Christian Strehk
LÜBECK: Stumme Schreie der Elektra
In der Regie von Brigitte Fassbaender und unter der Leitung von GMD Stefan Vladar gelingt am Theater Lübeck ein packender Strauss-Abend
Erlösender Tod, Befreiung vom mythischen Fluch der Gewaltspirale? Daraus wird wohl nichts. Elektra stößt auch noch nach der endlich gelungenen Selbstjustiz-Hinrichtung der Mörder ihres Vaters stumme Sehnsuchtsschreie nach ihm aus: Der Verlust des Agamemnon bleibt das pathologisch bestimmende Trauma ihres verdüsterten Außenseiterlebens.

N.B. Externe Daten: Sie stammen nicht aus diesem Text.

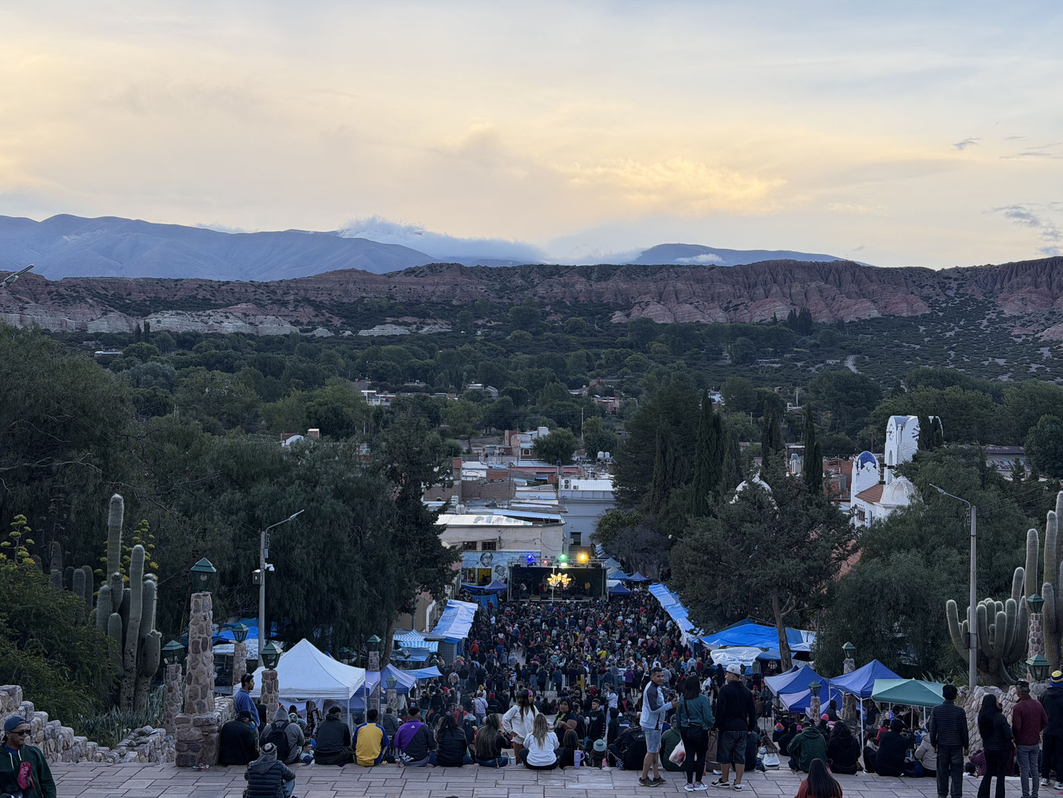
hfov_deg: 39.7
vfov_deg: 30.3
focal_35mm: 48
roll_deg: +0.7
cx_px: 532
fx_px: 1474
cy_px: 399
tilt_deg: +0.9
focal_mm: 6.76
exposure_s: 1/285
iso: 64
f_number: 1.78
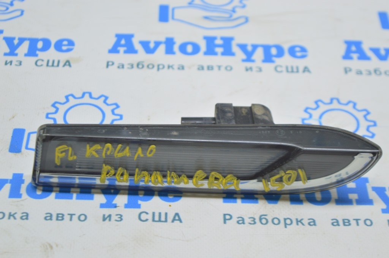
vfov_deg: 16.5
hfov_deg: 24.6
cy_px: 129
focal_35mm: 82
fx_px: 891
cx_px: 194
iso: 400
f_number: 5.6
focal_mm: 55
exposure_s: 1/20
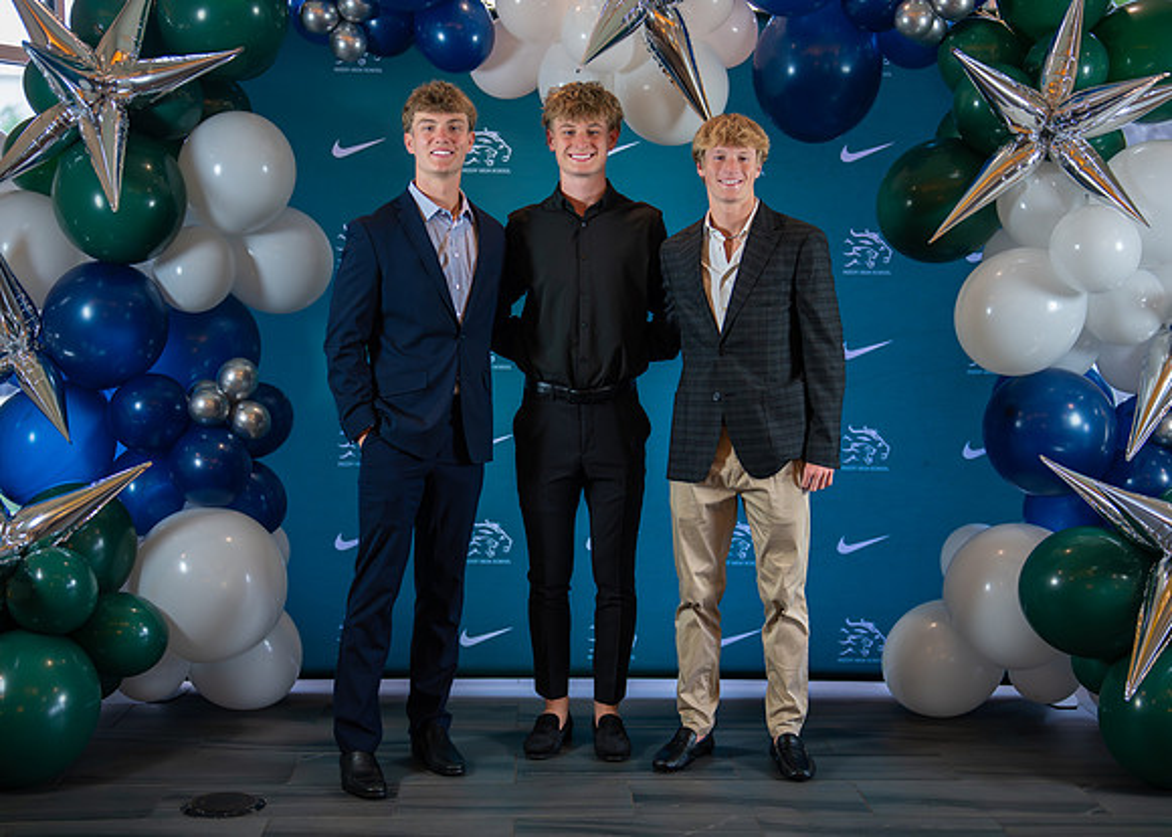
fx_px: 1805
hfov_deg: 36.0
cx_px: 609
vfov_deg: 26.1
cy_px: 427
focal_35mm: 54
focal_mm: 50
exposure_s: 1/400
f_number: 1.2
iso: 1000
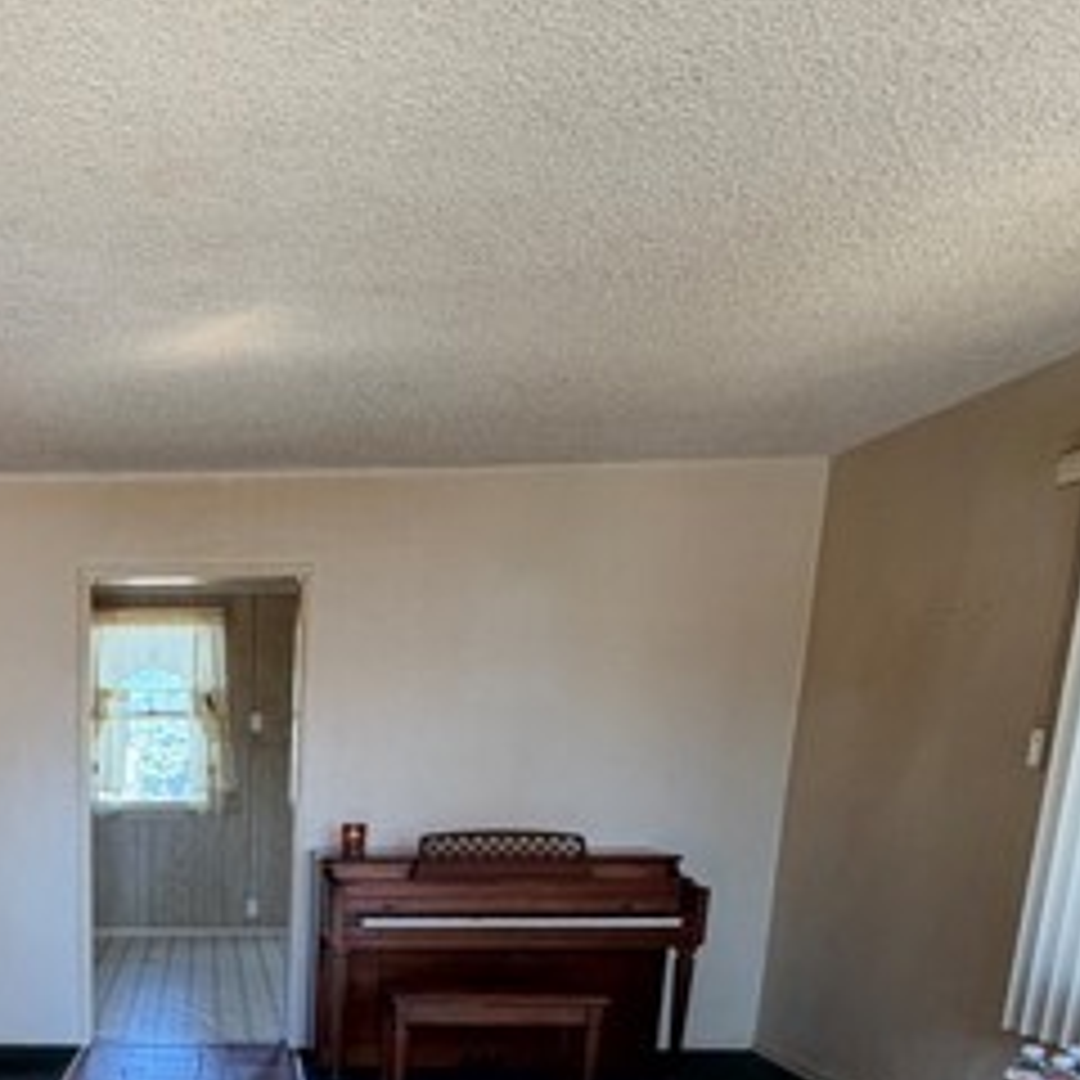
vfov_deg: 43.9
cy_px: 1030
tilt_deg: -12.5
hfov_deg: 45.0
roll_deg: +0.9
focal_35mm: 33
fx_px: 1165
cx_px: 99
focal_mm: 2.22
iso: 200
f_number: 2.2
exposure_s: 1/121
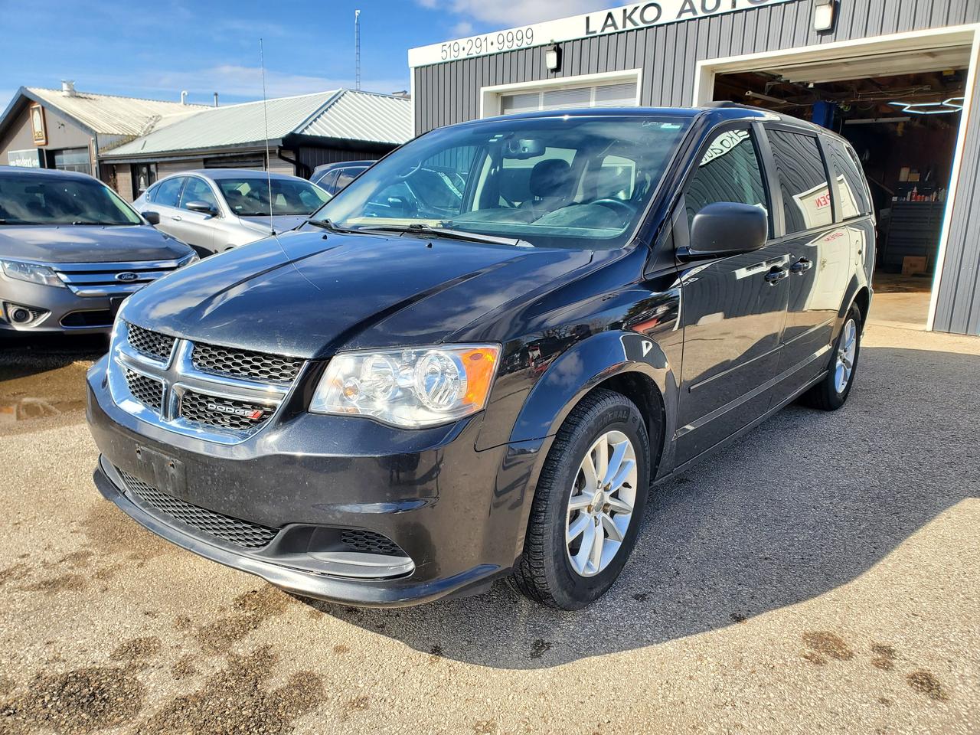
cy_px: 368
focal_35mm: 26
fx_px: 736
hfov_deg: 67.3
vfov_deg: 53.1
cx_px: 490
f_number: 2.4
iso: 50
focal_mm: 4.3
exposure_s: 1/1024
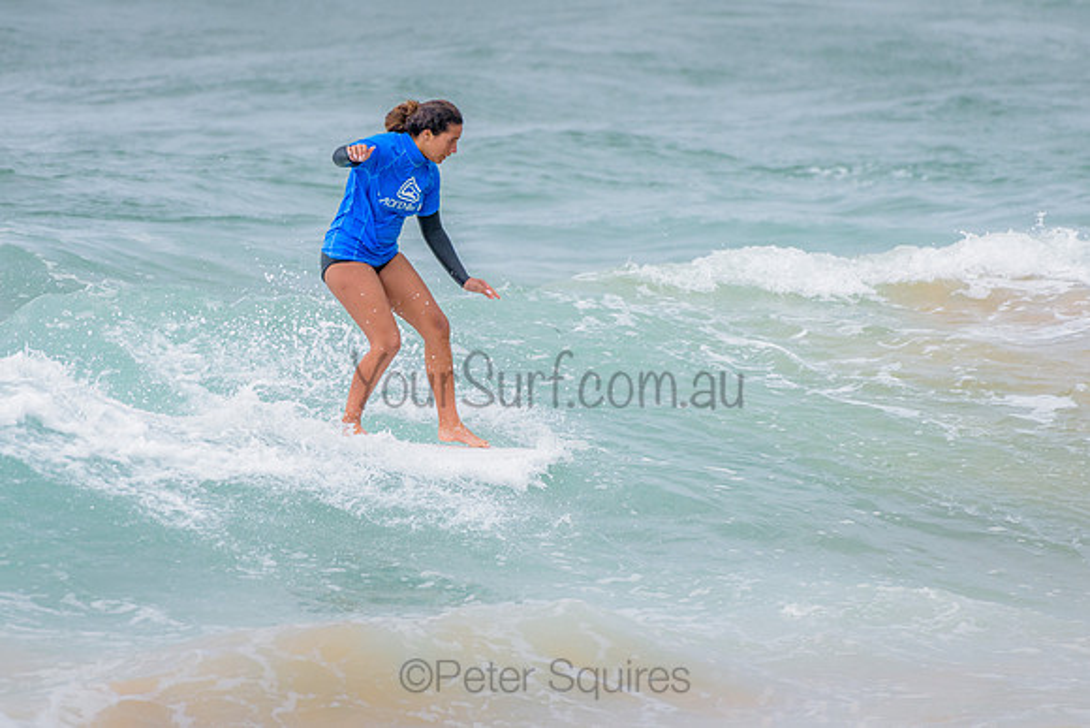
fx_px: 18565
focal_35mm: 613
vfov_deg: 2.2
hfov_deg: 3.4
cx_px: 461
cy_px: 356
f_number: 5.6
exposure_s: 1/2000
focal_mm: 500
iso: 720
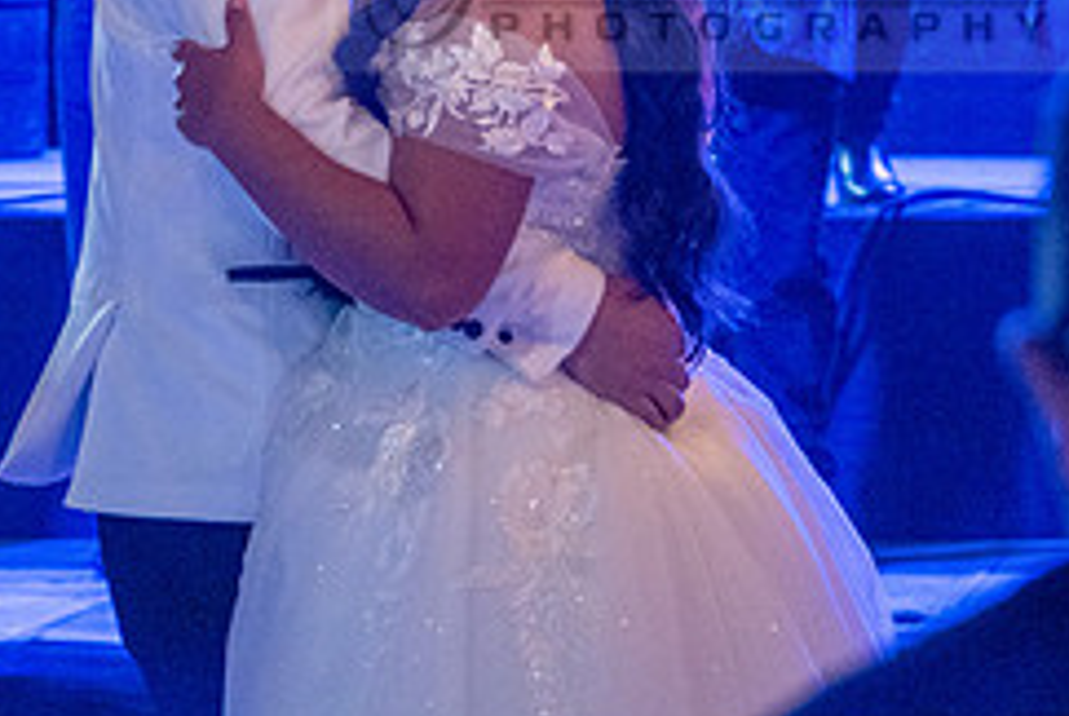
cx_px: 633
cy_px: 19
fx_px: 9811
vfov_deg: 4.2
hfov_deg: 6.2
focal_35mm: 330
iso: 2500
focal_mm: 130
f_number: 7.1
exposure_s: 1/80
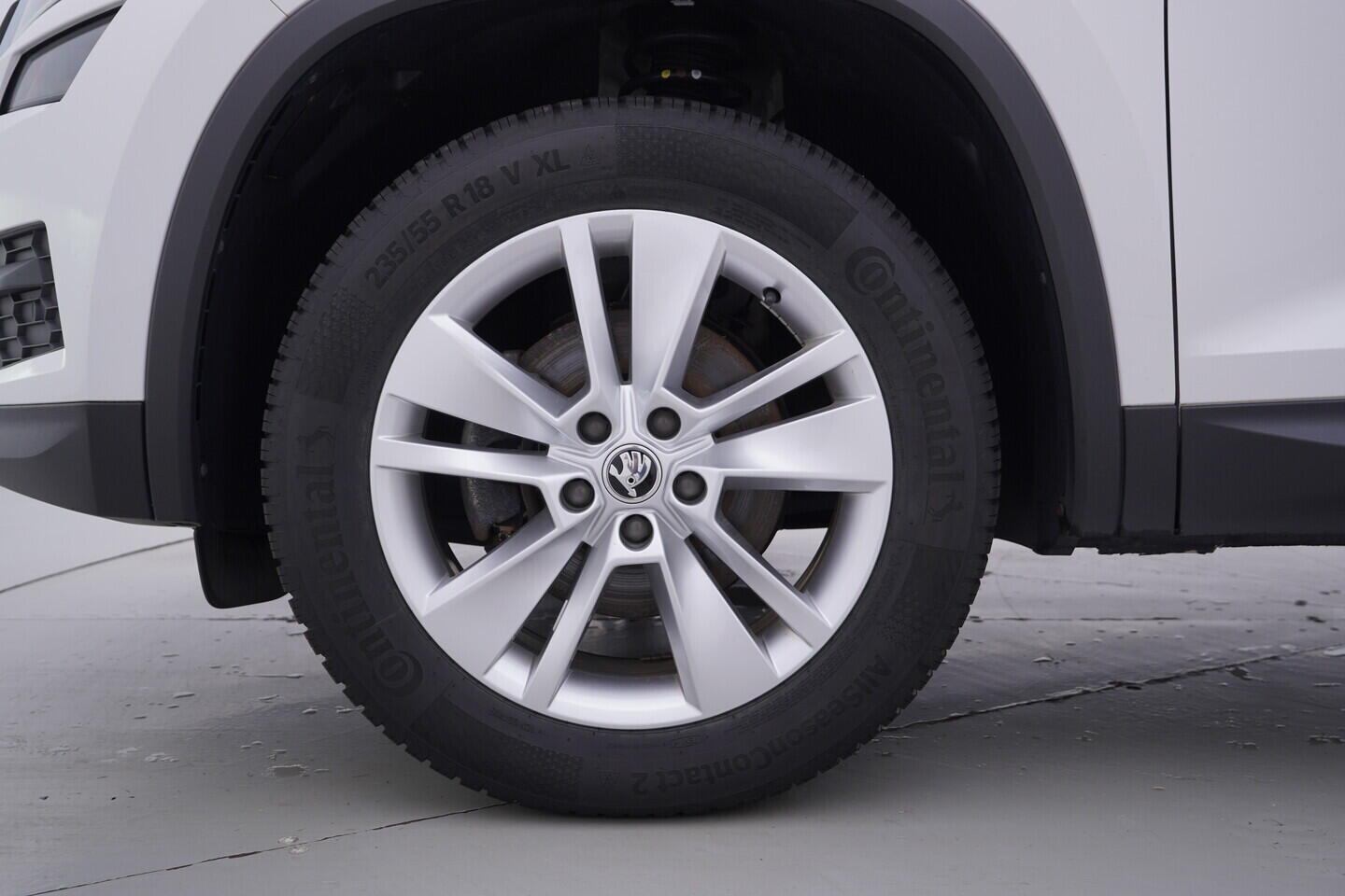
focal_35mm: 36
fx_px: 1345
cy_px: 448
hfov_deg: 53.1
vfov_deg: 36.9
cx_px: 672
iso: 125
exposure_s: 1/80
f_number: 4
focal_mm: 24
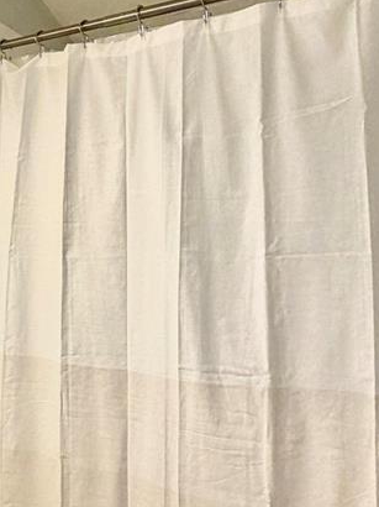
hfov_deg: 32.3
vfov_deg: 45.8
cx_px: 1
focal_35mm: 41
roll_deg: -0.7
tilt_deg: +0.7
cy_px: 261
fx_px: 599
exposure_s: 1/60
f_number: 2.2
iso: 200
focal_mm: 2.22
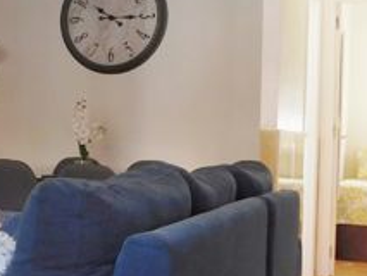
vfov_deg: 19.4
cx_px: -51
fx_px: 806
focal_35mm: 76
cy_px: 160
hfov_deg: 23.8
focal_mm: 4
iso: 125
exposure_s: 1/30
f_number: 3
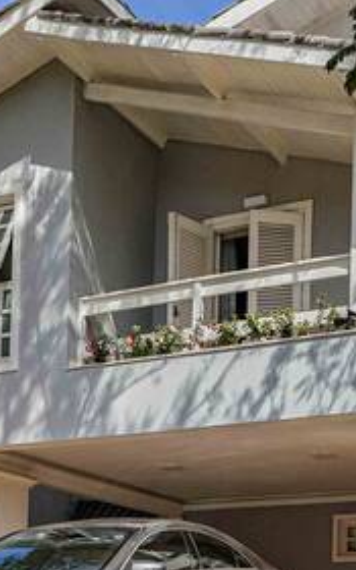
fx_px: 990
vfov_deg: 28.8
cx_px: 346
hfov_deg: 19.8
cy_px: 641
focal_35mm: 64
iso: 50
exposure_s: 1/200
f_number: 5.6
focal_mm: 10.8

In der ersten gemeinsamen Oper mit Richard Strauss sei zum ersten Mal der Versuch gemacht, „in einen tragischen Moment eine ganze menschliche Psyche zusammenzupressen“, analysiert Hugo von Hofmannsthal – parallel zu Sigmund Freud – sein Libretto zu Elektra. Deshalb schließt die Regisseurin Brigitte Fassbaender auch stimmig den fatal unausweichlichen Kreis mit einer ins Jenseits lauschenden weiblichen Titelfigur, die zu Beginn den königlichen Vater über seinen eigenen, unwürdigen Tod hat klagen hören. Immer wieder deckt sie zwanghaft seinen Platz am Tisch: Hier war er (zumindest laut der zitierten homerschen Odyssee) von seiner Frau Klytämnestra und deren Liebhaber Aegisth heimtückisch erschlagen worden.